** START EXTRACTED TEXT **

# Cage size



## sandog001 (Nov 29, 2011)

I am going to be raising full size satin's and I was planning on 3'x3' cages... about how high should I make them for these rabbits....
and should the breeding rabbits have bigger cages than the meat rabbits


----------



## brentr (Nov 29, 2011)

18" is a pretty standard cage height and works well.  Other things to consider is how the cages will be placed; are they going to be suspended, or down low?  Will you be putting the door on the top or on a side wall?  If your door is on top, you don't want the cages so deep that you can't reach down in and get the rabbit.


----------



## CCourson05 (Nov 29, 2011)

18-24 inches is standard, I believe. So... Whatever is convenient for you. Breeding and meat?? Breeding to sell as show, or what?


----------



## sandog001 (Nov 30, 2011)

I will be breeding to sell and show when when I finally get home ......I am starting slow till I knowI can handle them as my operation gets bigger..... 
I am still looking for a Breeder with registerd satin's that is close to GA. I would like some Reds, Copper and Broken satin's to start...


----------



## AZ Rabbits (Nov 30, 2011)

If you did 3'x3'x18", that would be plenty big. The "expert" recommended size is at least 36"x30"x18", although many commercial breeders do 30"x30"x18" with good results. Buck cages can be 6" narrower and the same depth (or shallower with the same width, depending on how you design them). So your planned cages would be bigger than the minimum recommended.


----------



## sandog001 (Nov 30, 2011)

Thanks for the advise everyone... I have read all your comments and have setted on the 36x30x18....


----------



## secuono (Nov 30, 2011)

** END EXTRACTED TEXT **
** START RAW RECORDS **

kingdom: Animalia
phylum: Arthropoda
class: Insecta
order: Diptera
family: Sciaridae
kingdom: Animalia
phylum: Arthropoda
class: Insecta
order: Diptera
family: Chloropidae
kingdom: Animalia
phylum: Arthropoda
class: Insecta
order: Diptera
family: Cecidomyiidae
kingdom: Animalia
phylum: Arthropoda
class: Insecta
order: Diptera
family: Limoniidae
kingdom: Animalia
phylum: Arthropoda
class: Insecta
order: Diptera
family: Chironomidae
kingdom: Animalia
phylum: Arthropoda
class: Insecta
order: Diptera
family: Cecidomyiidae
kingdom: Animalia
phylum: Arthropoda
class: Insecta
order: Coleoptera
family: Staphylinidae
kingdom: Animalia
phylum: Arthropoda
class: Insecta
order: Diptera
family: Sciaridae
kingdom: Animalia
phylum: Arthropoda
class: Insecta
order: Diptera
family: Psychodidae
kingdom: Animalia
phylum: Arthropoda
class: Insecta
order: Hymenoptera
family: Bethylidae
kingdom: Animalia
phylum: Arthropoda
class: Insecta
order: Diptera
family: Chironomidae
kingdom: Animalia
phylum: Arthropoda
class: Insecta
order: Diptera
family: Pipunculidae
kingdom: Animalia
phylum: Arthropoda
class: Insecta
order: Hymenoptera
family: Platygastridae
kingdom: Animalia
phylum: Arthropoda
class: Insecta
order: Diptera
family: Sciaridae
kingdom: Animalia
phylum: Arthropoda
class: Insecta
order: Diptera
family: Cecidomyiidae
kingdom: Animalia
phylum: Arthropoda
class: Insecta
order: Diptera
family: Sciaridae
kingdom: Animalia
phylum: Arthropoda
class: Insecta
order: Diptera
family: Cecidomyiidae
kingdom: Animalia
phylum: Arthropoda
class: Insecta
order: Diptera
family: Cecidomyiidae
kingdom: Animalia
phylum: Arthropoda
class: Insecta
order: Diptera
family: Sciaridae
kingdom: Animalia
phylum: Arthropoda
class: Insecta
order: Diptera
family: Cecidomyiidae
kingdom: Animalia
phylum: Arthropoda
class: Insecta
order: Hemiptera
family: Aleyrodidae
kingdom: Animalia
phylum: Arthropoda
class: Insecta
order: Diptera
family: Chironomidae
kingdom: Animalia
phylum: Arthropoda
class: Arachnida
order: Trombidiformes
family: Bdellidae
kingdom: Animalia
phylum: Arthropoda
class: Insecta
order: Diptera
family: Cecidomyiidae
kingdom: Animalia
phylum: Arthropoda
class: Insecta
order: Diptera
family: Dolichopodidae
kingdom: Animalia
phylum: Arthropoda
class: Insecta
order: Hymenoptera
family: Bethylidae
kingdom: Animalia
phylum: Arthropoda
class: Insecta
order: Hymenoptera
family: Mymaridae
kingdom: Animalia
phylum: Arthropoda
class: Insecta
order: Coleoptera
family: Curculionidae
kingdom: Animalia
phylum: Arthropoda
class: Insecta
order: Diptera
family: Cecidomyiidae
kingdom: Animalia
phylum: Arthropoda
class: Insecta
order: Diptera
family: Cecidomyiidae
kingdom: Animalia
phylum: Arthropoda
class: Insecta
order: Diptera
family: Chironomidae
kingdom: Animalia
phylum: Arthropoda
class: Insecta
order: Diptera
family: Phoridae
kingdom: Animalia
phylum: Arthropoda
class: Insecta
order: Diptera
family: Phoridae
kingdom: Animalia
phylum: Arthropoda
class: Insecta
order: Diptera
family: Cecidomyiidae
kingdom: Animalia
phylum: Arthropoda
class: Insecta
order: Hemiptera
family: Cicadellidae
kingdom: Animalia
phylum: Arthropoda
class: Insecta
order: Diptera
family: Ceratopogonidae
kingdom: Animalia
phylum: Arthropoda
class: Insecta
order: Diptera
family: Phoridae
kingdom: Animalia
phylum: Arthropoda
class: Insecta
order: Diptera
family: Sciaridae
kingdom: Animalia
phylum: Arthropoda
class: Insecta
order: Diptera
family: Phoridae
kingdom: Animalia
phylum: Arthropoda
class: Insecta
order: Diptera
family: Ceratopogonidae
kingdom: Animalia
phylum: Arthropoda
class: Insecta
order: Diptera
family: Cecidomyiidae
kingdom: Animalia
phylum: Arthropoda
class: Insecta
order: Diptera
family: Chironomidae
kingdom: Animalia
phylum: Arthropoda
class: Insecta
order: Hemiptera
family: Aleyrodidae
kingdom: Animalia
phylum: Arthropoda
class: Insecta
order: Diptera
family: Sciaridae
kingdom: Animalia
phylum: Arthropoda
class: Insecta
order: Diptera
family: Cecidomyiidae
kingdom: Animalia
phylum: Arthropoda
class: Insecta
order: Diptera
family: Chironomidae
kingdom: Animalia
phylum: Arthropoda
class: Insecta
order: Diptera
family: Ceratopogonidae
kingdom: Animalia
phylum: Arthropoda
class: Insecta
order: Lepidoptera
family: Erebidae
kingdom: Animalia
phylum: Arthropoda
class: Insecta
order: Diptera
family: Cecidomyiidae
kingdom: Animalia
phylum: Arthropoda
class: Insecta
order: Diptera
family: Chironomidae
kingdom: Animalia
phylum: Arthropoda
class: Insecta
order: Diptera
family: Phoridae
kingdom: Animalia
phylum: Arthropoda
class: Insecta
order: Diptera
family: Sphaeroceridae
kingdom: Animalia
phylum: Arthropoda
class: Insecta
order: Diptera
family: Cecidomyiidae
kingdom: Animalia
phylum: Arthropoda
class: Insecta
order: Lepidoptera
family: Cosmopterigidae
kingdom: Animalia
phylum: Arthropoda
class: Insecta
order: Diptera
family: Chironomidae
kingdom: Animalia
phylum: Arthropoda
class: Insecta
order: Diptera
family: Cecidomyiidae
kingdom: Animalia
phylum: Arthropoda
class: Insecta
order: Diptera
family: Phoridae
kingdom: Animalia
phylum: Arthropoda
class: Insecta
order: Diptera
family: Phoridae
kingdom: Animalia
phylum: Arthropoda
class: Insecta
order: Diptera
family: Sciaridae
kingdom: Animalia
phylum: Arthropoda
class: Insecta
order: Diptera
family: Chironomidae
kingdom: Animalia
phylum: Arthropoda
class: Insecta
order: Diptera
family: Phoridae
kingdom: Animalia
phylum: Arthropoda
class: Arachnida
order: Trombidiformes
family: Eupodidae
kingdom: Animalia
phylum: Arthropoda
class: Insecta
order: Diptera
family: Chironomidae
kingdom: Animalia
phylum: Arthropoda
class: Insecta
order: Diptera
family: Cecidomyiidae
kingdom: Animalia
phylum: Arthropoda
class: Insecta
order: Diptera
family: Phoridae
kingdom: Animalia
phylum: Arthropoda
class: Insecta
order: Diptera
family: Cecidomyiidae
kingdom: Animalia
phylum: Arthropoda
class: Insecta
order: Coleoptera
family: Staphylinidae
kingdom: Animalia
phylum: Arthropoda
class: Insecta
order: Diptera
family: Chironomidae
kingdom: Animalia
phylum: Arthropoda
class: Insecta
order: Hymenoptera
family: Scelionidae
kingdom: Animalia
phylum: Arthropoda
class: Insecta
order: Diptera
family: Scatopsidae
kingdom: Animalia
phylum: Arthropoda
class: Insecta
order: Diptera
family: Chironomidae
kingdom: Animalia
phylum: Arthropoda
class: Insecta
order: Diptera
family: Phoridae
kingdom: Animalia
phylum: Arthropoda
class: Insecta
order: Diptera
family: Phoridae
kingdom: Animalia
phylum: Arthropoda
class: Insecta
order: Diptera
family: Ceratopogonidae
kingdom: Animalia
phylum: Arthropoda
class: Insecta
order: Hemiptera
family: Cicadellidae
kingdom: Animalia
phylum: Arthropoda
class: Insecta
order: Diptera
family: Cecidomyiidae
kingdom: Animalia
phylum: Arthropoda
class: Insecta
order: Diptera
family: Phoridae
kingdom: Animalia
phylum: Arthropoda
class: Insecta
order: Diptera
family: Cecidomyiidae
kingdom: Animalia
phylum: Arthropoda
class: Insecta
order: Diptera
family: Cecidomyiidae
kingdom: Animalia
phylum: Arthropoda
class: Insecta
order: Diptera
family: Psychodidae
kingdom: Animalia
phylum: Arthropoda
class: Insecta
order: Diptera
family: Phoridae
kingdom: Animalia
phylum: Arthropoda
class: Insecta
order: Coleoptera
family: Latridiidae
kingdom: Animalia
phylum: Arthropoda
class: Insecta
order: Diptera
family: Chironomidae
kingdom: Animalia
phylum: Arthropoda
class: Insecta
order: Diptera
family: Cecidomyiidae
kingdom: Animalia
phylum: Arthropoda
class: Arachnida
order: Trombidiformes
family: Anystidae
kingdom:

** END RAW RECORDS **

• TASK: Print the stretch of the cage size thread from "I am going to" through "brentr (Nov 29, 2011)" word for word.

• OUTPUT:
I am going to be raising full size satin's and I was planning on 3'x3' cages... about how high should I make them for these rabbits....
and should the breeding rabbits have bigger cages than the meat rabbits


----------



## brentr (Nov 29, 2011)